> How to complete this task: Print the whole listing below exactly as given, pictures excluded.

> Data:
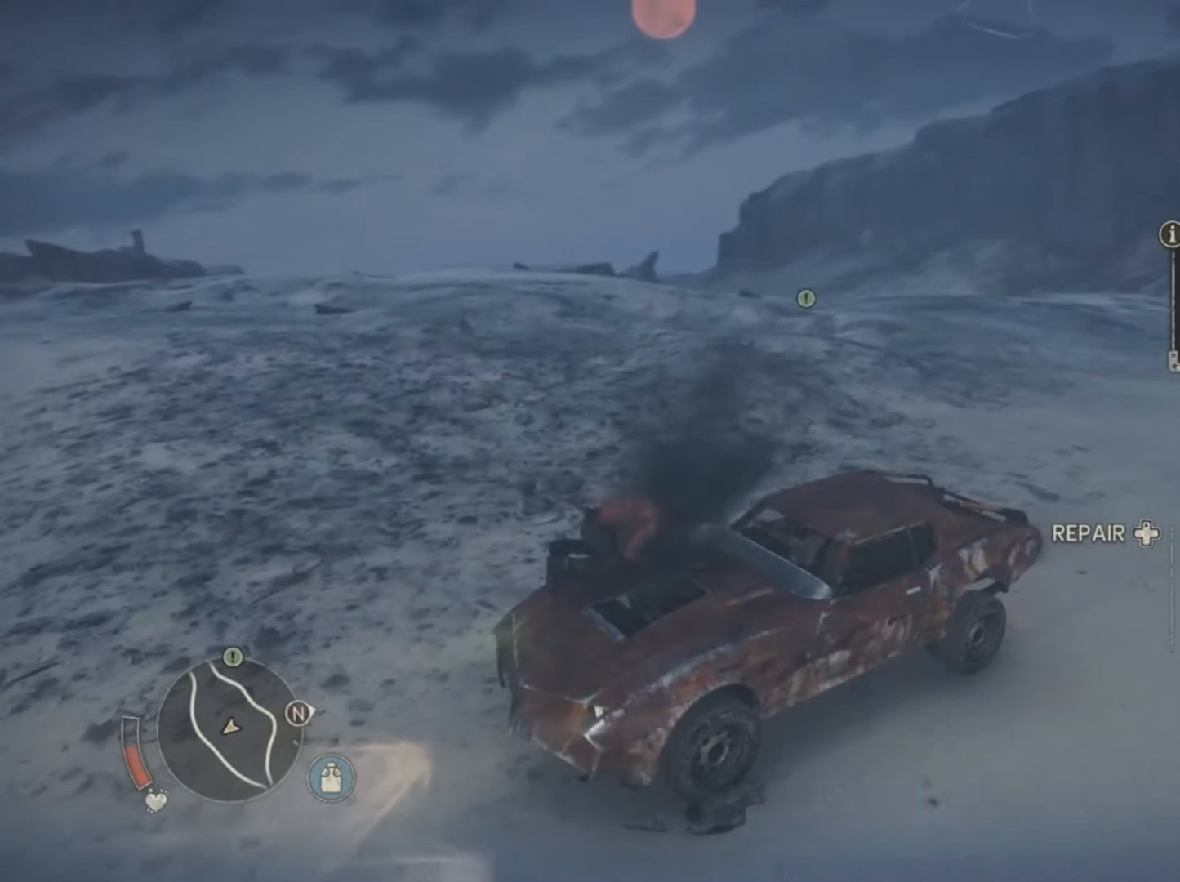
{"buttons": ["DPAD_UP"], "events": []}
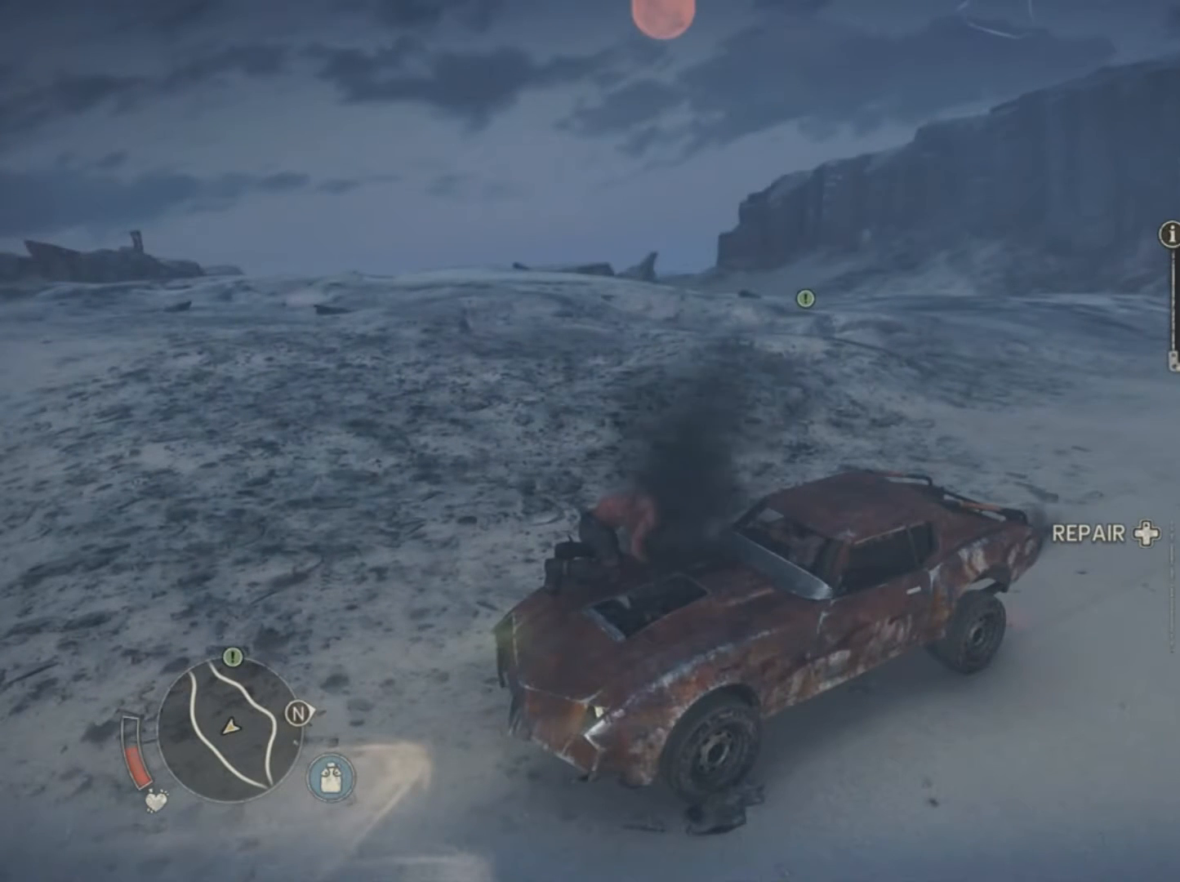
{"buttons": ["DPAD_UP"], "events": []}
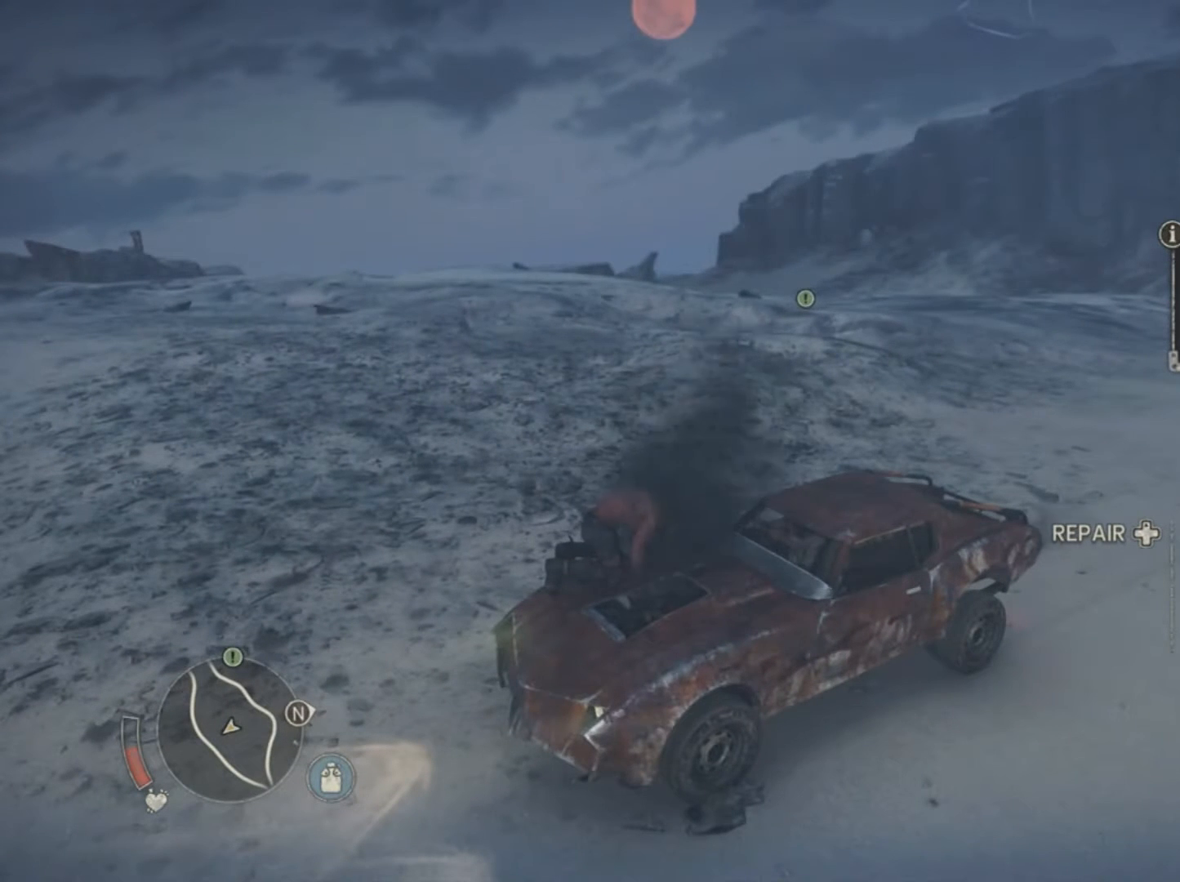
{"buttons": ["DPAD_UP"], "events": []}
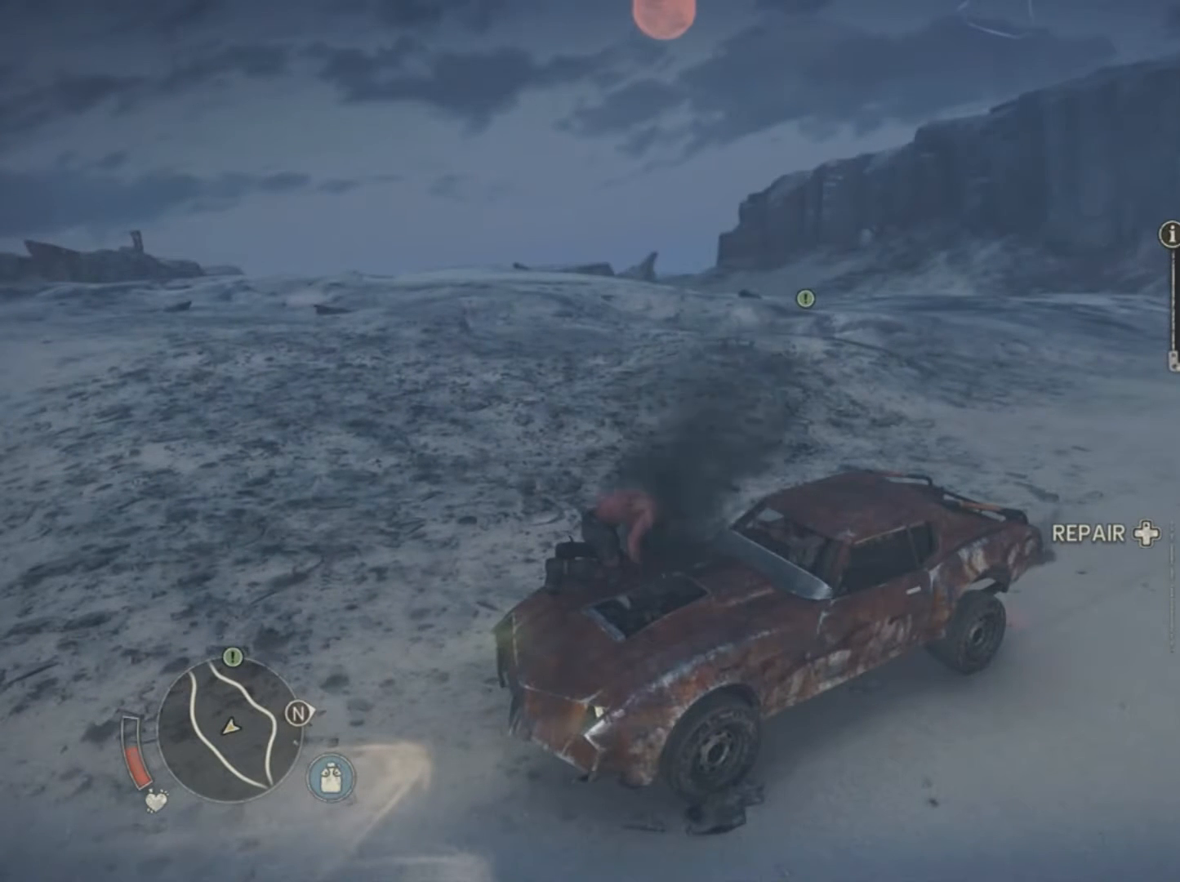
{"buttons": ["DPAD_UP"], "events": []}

> Result of the exercise:
{"buttons": ["DPAD_UP"], "events": []}
{"buttons": ["DPAD_UP"], "events": []}
{"buttons": ["DPAD_UP"], "events": []}
{"buttons": ["DPAD_UP"], "events": []}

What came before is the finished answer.